Distributing DB input across multiple Logstash instances

Very much a n00b here.

We're experimenting with an ELK install to index XML stored in an RDBMS. We're performing a fair amount of parsing on it to define certain fields of interest to be displayed in Kibana.

With a single LS instance, despite running with multiple workers, we expect it will struggle to keep up with the incoming data, and so would like to install multiple LS instances.

However, I'm unsure how the incoming data can be distributed among the instances, preferably with a single config file (rather than customising it for each instance). Each row of data currently has a sequential identifier, so I thought the input query for an instance could, for example, apply a modulo function to the id of newly arrived data to determine which rows that instance will process. But how could this be done with a single config file? I suppose I could somehow incorporate the host name or some other instance-specific variable into the algorithm, but is there a simpler way to distribute data across multiple instances vying for the same input source?

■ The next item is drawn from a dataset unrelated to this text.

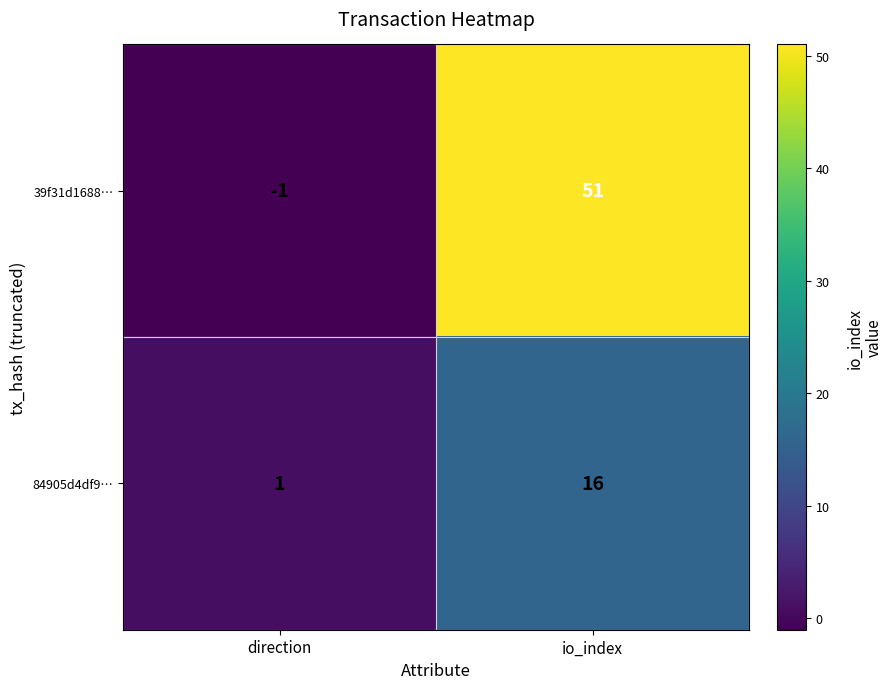

What is the sum of all 84905d4df9… values?

17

Having said this, I also considered that this may be wrong way to go about parallelising the LS operations, as it would mean (say) three instances are competing for the DB. Another option would be the reverse of the last diagram in https://www.elastic.co/guide/en/logstash/current/deploying-and-scaling.html - that is, to have a single LS shipper instance route the data from the DB into multiple queues, one for each LS indexer instance.

Am I on the right track?


You'll have to use different queries for different LS instances. Perhaps you can set environment variables that you reference in the queries (should work as of LS 2.3, IIRC)?

Having one LS instance to read the DB and feed a single queue that any number of LS instances can fetch from seems like a better idea.